Once in a while, a buyer gets caught up in the excitement of making an offer on a home that she thinks she loves and that she believes she can afford. Once the excitement of having an accepted offer wears off, she comes back down to earth and the reality of her commitment sets in. She may convince himself that she’s made a mistake, driving her to back out of the deal.
 
Buyer’s remorse is a characteristic of cycle-two buyers. They have not had enough experience in the home search process yet to have total clarity about value. Therefore, they do not have enough confidence, either, in the decisions they make. As a seller, doing business with them is somewhat risky. Cycle-one buyers are far less prone to buyer’s remorse because—as we’ve said before—they are experienced home shoppers, they understand value, they are ready to buy, and when they do, they are nearly fearless. This is why it is so important to recognize what type of buyer has brought you an offer.

The Least You Need to Know

◆ When home prices are rising, buyers have a strong sense of urgency to buy a home. They fear they will miss the market and worry that if they don’t buy now, they’ll pay even more later.
◆ Buyers will pay a premium when they fall in love with a home and when other buyers want it, too. The way to drive your sale price up is by creating a competition among buyers.
◆ A one-step bidding process is when you receive offers all at the same time, review them, and sign one on the spot.
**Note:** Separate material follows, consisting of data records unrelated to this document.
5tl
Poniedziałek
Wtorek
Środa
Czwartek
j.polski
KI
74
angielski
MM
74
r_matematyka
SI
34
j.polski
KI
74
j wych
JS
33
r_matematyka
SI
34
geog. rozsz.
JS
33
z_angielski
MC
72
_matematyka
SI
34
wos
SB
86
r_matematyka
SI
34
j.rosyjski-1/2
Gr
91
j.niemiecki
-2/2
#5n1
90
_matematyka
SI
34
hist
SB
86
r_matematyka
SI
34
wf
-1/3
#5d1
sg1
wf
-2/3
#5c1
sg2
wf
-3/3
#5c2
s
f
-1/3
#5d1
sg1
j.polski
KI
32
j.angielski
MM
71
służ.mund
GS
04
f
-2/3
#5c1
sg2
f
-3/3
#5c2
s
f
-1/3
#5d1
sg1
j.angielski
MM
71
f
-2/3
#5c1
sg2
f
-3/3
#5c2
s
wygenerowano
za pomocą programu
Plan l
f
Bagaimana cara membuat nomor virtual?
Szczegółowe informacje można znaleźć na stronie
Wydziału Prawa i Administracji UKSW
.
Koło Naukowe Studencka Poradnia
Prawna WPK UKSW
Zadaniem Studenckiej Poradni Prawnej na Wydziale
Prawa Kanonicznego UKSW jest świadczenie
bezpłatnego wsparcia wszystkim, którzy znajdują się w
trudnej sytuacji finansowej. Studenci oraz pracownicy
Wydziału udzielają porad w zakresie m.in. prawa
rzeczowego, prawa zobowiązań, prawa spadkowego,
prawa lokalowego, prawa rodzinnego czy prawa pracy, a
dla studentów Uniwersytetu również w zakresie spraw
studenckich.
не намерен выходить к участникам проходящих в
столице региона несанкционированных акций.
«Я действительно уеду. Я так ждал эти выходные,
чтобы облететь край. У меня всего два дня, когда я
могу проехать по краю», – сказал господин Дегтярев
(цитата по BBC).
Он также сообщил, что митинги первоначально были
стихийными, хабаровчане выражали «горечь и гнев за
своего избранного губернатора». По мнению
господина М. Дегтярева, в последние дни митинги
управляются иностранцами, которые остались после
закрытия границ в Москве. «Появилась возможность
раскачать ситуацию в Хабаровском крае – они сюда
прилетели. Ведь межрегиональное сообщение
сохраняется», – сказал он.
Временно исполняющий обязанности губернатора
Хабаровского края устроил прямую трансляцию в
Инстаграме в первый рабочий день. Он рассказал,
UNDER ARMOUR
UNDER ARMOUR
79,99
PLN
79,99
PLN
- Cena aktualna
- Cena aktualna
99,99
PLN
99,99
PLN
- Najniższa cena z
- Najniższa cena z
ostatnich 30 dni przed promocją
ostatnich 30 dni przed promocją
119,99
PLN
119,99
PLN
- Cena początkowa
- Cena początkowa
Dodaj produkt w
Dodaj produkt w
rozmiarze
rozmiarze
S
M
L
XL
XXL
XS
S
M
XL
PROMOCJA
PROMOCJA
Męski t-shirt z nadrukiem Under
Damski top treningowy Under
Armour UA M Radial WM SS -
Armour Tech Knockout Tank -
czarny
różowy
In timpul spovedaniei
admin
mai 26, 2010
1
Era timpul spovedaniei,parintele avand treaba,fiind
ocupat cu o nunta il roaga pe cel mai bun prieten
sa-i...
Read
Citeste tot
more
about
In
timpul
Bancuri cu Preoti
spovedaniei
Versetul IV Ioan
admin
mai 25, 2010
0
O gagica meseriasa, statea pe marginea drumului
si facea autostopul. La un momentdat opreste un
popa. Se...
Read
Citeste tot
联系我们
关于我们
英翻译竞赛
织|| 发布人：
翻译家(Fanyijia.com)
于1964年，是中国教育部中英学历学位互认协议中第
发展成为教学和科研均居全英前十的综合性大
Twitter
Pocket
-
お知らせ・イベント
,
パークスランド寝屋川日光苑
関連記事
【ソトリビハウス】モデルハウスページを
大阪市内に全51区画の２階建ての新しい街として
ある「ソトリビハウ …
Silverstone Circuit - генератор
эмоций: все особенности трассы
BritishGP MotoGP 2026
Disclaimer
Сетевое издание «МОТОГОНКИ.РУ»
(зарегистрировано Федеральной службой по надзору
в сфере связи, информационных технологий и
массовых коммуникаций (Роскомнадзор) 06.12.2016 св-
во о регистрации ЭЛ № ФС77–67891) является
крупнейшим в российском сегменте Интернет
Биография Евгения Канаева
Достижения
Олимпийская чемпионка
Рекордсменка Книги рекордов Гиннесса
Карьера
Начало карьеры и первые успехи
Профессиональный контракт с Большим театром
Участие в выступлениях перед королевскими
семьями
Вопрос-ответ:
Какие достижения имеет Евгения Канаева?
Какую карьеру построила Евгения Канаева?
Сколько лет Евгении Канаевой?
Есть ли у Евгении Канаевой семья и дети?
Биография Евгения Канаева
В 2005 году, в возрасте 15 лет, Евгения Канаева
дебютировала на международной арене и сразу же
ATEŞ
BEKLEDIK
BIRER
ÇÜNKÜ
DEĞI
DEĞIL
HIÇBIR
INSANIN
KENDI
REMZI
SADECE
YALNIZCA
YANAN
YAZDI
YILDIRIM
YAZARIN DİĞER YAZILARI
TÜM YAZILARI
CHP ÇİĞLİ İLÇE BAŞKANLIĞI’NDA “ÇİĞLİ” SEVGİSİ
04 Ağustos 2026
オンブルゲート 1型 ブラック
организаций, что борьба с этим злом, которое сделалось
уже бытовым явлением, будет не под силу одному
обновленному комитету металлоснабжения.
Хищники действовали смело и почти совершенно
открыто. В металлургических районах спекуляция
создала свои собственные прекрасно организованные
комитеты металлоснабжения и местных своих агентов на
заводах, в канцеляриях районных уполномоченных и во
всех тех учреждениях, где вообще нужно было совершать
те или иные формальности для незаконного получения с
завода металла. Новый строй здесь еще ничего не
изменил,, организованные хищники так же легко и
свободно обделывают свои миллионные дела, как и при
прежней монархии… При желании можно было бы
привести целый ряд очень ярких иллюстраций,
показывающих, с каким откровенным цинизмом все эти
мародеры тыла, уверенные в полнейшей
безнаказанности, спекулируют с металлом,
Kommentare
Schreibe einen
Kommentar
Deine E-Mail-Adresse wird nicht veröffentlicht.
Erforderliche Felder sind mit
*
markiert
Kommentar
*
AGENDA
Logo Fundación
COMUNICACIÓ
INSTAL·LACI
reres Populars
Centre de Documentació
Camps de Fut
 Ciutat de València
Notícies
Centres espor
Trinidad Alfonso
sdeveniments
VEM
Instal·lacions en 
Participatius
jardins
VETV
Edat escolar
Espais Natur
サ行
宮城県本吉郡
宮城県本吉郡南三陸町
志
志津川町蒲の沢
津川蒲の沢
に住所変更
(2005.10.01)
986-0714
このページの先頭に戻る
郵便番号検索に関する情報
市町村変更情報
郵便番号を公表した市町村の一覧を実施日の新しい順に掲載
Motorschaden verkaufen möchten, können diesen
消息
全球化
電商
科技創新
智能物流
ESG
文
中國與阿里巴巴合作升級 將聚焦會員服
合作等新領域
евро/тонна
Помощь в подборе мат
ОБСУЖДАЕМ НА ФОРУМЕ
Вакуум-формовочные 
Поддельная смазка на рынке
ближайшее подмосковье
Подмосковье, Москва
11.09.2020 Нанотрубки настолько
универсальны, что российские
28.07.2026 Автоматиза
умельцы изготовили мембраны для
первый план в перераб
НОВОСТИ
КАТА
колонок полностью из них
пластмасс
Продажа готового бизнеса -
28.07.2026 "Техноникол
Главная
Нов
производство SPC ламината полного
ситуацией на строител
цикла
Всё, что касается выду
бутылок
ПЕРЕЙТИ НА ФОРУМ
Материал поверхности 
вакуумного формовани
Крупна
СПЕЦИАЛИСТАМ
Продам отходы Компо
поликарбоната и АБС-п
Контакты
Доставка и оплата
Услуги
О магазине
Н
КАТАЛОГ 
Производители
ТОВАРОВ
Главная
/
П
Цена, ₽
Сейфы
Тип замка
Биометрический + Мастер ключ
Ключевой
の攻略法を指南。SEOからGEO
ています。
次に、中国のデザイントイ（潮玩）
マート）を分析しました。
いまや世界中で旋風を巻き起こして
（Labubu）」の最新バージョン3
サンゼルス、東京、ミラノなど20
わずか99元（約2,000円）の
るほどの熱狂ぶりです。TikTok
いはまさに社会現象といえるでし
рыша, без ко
A two-step process usually involves a blanket counteroffer or simply another chance to improve the initial offer.
◆ You can choose to receive offers through in-person, face-to-face presentations made by the Realtors representing the buyers or by asking for the offers to be delivered in sealed envelopes.
◆ The escalation clause comes from a buyer who wants your home but doesn’t want to participate in a bidding war to get it.
◆ Buyer’s remorse usually happens mostly to cycle-two buyers.